Despite this, the American College of Physicians recently published a position paper stating its opposition to PAS:

It is problematic given the nature of the patient–physician relationship, affects trust in the relationship and in the profession, and fundamentally alters the medical profession’s role in society. Furthermore, the principles at stake in this debate also underlie medicine’s responsibilities regarding other issues and the physician’s duties to provide care based on clinical judgment, evidence, and ethics. Society’s focus at the end of life should be on efforts to address suffering and the needs of patients and families, including improving access to effective hospice and palliative care.

Stat news has two physician-authored pieces on this topic which are well worth reading. In the first article, Ira Byock, M.D., a palliative care physician, writes that “there are some things doctors must not do. Intentionally ending patients’ lives is chief among them.” He decries excessive pain and suffering at the end of life but thinks that “so much of that kind of suffering could have been avoided with good care.”

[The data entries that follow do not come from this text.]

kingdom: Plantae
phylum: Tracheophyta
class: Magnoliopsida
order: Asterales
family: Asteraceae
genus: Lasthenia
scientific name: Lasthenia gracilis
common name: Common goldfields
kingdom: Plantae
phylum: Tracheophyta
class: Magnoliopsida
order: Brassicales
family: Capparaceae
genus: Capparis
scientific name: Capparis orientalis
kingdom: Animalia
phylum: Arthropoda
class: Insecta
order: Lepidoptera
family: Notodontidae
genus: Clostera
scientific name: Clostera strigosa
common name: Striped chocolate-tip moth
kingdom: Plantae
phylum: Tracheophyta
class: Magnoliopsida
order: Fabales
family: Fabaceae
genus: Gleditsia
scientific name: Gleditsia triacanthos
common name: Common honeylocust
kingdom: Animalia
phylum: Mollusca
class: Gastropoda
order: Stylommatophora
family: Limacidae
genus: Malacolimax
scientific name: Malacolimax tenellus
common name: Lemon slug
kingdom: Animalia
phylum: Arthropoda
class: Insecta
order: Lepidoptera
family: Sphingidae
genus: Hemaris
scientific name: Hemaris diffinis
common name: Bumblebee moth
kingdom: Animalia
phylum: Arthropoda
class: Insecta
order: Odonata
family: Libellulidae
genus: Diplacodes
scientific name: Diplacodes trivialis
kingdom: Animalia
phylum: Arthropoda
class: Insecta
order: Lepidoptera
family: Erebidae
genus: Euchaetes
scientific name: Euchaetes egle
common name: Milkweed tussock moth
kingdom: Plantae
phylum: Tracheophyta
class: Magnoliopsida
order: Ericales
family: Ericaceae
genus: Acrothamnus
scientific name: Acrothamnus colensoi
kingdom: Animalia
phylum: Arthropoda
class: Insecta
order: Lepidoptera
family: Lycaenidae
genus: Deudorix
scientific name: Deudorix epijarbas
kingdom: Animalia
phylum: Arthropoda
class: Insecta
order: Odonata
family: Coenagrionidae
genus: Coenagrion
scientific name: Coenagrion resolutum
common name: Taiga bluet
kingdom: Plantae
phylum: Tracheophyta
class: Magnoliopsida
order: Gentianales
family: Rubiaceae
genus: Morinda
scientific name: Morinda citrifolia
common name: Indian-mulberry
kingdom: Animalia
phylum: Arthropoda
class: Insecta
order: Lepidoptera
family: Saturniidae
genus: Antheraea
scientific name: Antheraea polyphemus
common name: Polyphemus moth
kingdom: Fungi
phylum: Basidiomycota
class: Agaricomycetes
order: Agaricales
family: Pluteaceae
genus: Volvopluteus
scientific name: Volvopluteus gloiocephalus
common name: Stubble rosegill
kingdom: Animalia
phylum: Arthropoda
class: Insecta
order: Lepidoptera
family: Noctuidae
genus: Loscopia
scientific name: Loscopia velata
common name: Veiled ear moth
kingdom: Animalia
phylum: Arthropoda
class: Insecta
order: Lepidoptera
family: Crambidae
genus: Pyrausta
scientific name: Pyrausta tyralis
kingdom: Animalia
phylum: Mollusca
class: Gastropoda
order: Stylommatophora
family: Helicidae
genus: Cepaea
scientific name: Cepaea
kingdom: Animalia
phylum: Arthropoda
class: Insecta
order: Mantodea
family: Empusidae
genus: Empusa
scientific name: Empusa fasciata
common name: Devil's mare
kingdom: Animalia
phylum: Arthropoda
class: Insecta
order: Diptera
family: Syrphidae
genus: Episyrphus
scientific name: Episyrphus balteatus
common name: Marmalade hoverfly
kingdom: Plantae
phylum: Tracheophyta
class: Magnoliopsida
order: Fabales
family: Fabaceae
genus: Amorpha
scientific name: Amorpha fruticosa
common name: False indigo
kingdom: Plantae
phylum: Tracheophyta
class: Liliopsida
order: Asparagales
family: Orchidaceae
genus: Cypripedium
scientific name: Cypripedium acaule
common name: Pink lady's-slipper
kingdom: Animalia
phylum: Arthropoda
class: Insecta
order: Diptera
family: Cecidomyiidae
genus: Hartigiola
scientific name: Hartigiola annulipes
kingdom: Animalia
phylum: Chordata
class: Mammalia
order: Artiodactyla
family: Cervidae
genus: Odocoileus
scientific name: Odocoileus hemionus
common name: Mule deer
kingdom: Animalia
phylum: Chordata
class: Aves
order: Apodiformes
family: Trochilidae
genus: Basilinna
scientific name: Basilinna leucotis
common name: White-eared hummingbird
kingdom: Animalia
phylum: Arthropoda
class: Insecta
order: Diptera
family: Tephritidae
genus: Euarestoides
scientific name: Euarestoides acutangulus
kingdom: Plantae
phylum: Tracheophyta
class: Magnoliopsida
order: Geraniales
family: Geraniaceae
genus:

The second article was written by Roger Kligler a physician in his sixties who is dying of metastatic prostate cancer. He writes:

When my suffering becomes intolerable, I hope my doctors will permit me the option to end it peacefully with medical aid in dying — something I have been working to get explicitly authorized in Massachusetts, where I live. Medical aid in dying gives mentally capable, terminally ill adults with six months or less to live the option to request a prescription medication they can choose to take in order to end unbearable suffering by gently dying in their sleep.

For more information on this topic I recommend the website of Death with Dignity, the organization which authored the Oregon statute governing the prescribing of life-ending medications to eligible terminally ill people. About 100 patients a year have taken advantage of the Oregon Death With Dignity Statute. The website notes that “Overall, 1,545 patients obtained a lethal prescription from 1998 through 2015. On average, 64 percent took the drugs.  Almost all died but six people woke up and died later of natural causes.”